Two of the character choices are really the same one, with different colors and (some) different appearance options. And no, you cannot seem to change anything facially or structurally. You are supplied with a template character for each classification, and you're supposed to be happy with that.
4. New units: Ah yes. This is probably the first thing most people look for in a sequel; new stuff! While it's here, it's not exactly trailblazing. For example, the elven footsoldier is just sad. It's bland, and is probably the most un-animated unit I have ever seen in a game. The buildings are nice, but textures don't really seem to pop out, and graphic settings don't really bring out the details (like the groove of stone in the fortress) all that much.
5. Movies: Okay, so taking into consideration that this is more so a game pulled from the cinematically-spectacular movies than the book(s), you'd think it'd follow in that direction. Well, the introduction movie is practically just some moderately-decent gameplay shots, perhaps with some scripted movements. But the problem is, they try to build it up to be epic.
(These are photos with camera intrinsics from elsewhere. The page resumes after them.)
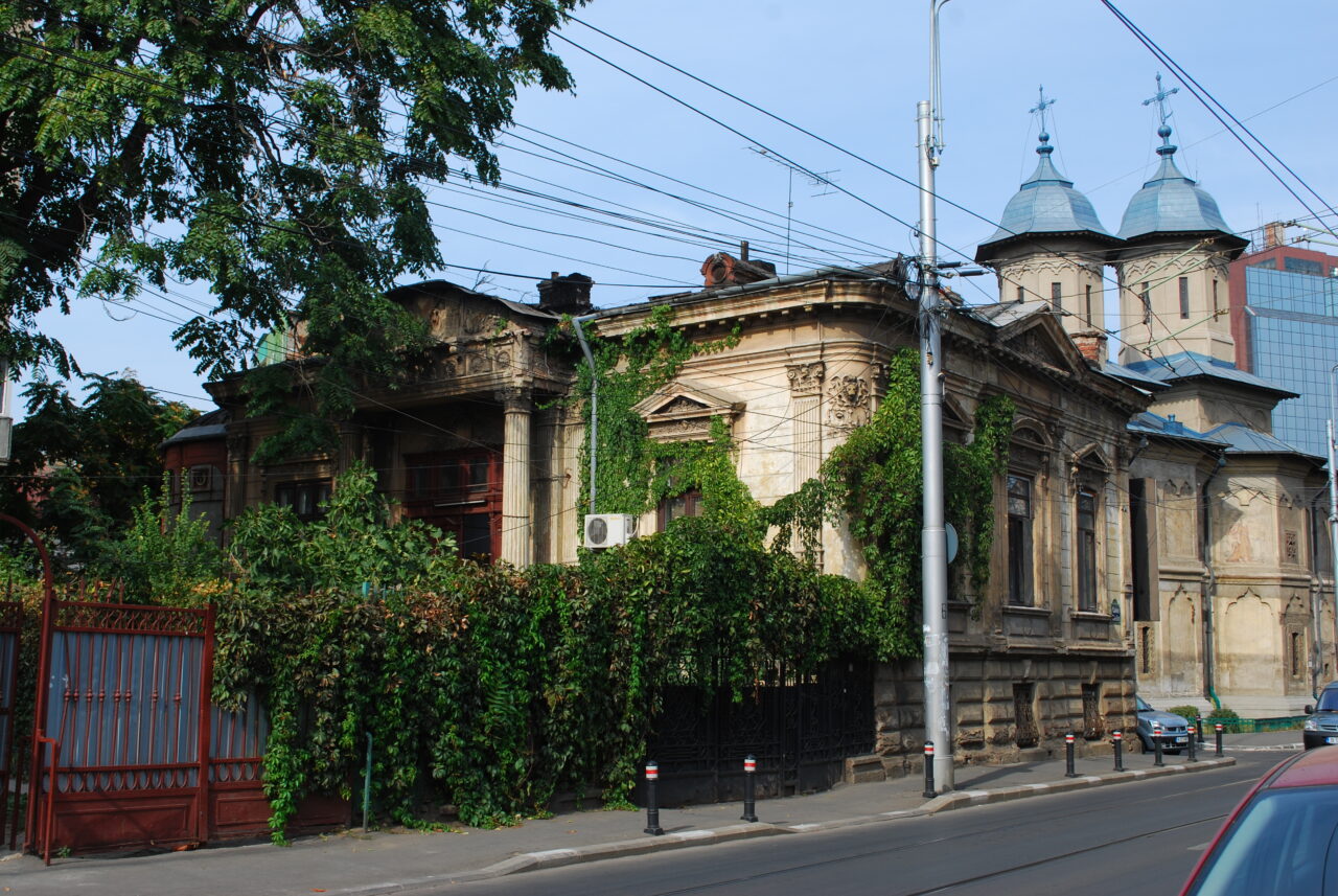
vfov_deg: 34.3
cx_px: 669
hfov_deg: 49.5
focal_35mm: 39
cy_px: 448
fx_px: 1451
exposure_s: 1/125
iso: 100
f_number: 8
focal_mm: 26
Which apparently meant apply those scripted movements to about 20 units on-screen and maybe that'll do the trick.
The game-play movies that lead into the campaign are extraordinary, however. They feature a hybrid of impressionist painting along with 3-D shaded movement. They are simply excellent.
6. Building: Reading the aforementioned Designer Diaries, I was thinking, "Well at least I'm not going to spend my time holed up in a foxhole." While that's true for the most part, the sad thing is, you'll probably not be holed up in much of anything. The method used for building fortifications relies strictly on wall hubs. Which is more or less a foundation for your walls. Sadly, everything is destroyed so quickly, you'll find yourself building more wall hubs than actual walls.
7. Game Refinement/Conclusion: Yeah, well...rather than just re-state my already expressed impressions, I'll just sum it all up.
In actuality, while the game strived hard to add more ambitious features, it's really more of an insult to the consumer and the talent that could have be employed. When you look at the story, the movies, the books you cry out for a game that does justice. With a series of very disappointing games (The Fellowship of the Ring, War of the Ring, The Third Age to name a few), any real LOTR fan is dying inside to temporarily live in the universe that they love. Battle for Middle Earth made an valiant effort, you'd wish the sequel would build it up even more. And while not a total failure, you have to be hard on it because you can't make half-efforts on such a respectable series.
In all honesty, Empire at War won this round.